Departments & Line Items

TL;DR — Your budget ships with 22 standard film departments. Expand any department to add, edit, or delete line items with quantities, unit costs, multipliers, and allowances.

The 22 Default Departments

When you first open Budget, the system creates industry-standard departments numbered 100–510:

100 — Story & Rights

110 — Producer

120 — Director

130 — Cast

140 — Travel & Living

150 — Fringes

200 — Production Staff

210 — Extra Talent

220 — Art Department

230 — Set Construction

240 — Set Operations

250 — Special Effects

260 — Set Dressing

270 — Props

280 — Wardrobe

290 — Hair & Makeup

300 — Electrical

310 — Camera

320 — Sound

330 — Transportation

340 — Locations

510 — Post-Production

Creating Custom Departments

Need a department that’s not in the defaults? Click Add Department at the bottom of the budget. Give it a number and name — custom departments work exactly like the built-in ones.

Working with Line Items

Expand a department to see its line items. Each line item has:

  • Description — what the expense is (e.g. “Director of Photography”)
  • Quantity — how many (e.g. 2 operators)
  • Unit cost — price per unit
  • Unit type — day, flat, or hour
  • Multiplier — how many units (e.g. 12 shoot days)
  • Allowance % — contingency padding (e.g. 10%)

Units and Multiplier

The unit type determines what the multiplier means:

  • Day — multiplier = number of shoot days
  • Flat — a one-time cost; multiplier is typically 1
  • Hour — multiplier = total hours

Allowance / Contingency

The allowance percentage adds a contingency buffer on top of the calculated cost.
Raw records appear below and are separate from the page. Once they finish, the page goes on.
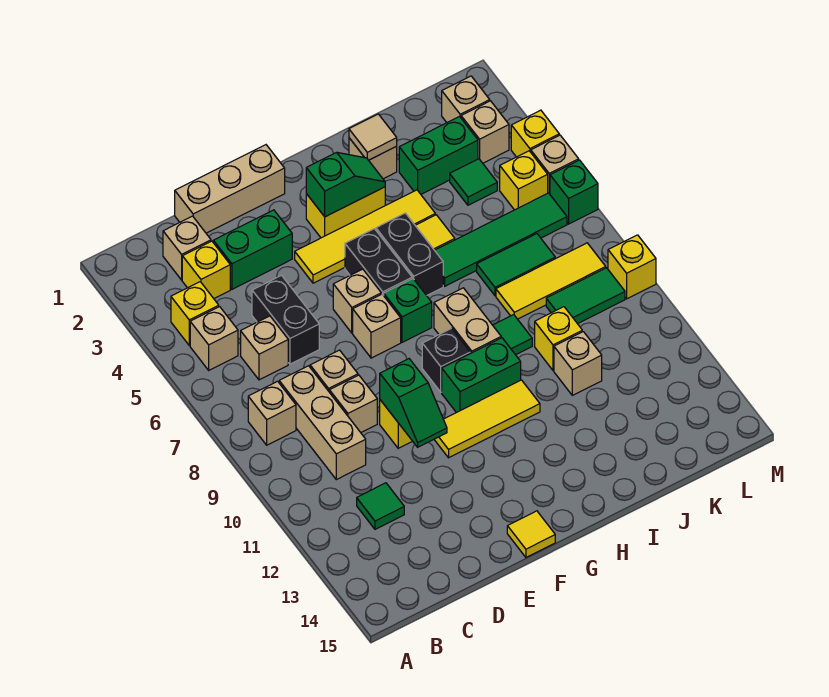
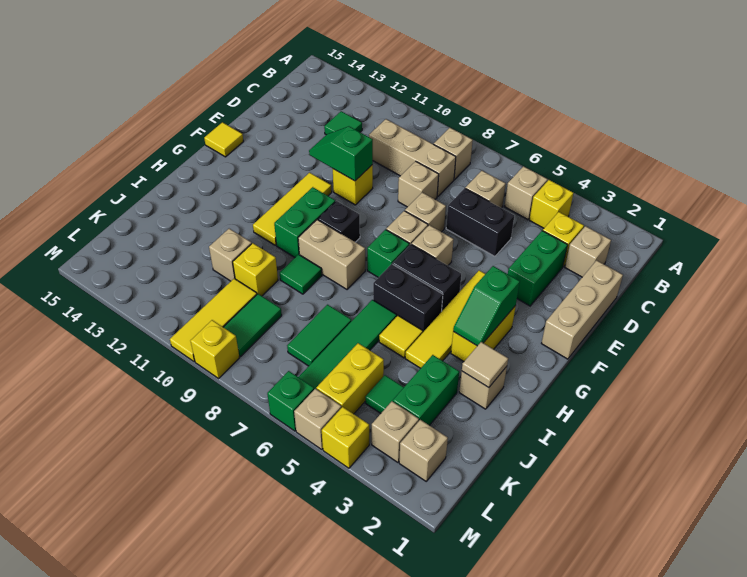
tan brick D9 level 1 -> tan brick E7 level 1
yellow tile J8:L8 level 1 -> yellow tile K10:M10 level 1
yellow brick L5 level 1 -> yellow brick K5:L5 level 1

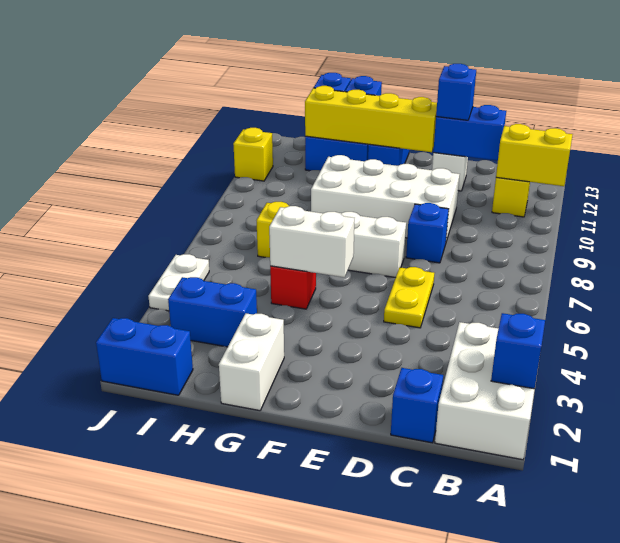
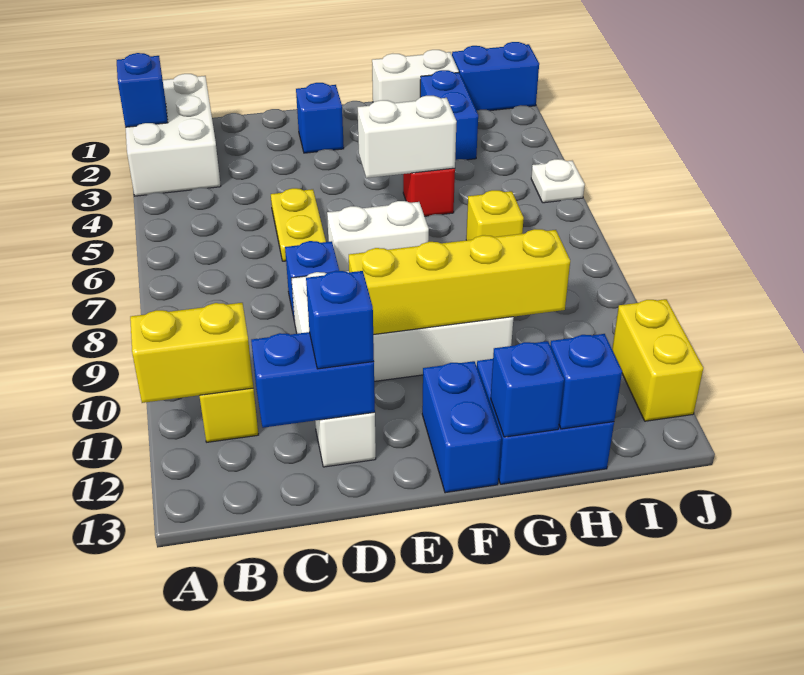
blue brick C1 level 1 -> blue brick E2 level 1
yellow brick E12:H12 level 2 -> yellow brick E10:H10 level 2
white brick G1:G2 level 1 -> white brick G1:H1 level 1
blue brick H3:I3 level 1 -> blue brick H2:H3 level 1
white plate J4:J5 level 1 -> white plate J5 level 1
yellow brick J11 level 1 -> yellow brick J11:J12 level 1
A 10% allowance on a $10,000 line item adds $1,000, making the total $11,000. This is standard practice for production budgets to cover unexpected overages.

Subtotals and Grand Total

Each department shows a subtotal that sums all its line items. The grand total at the bottom sums all department subtotals, giving you a single production budget number.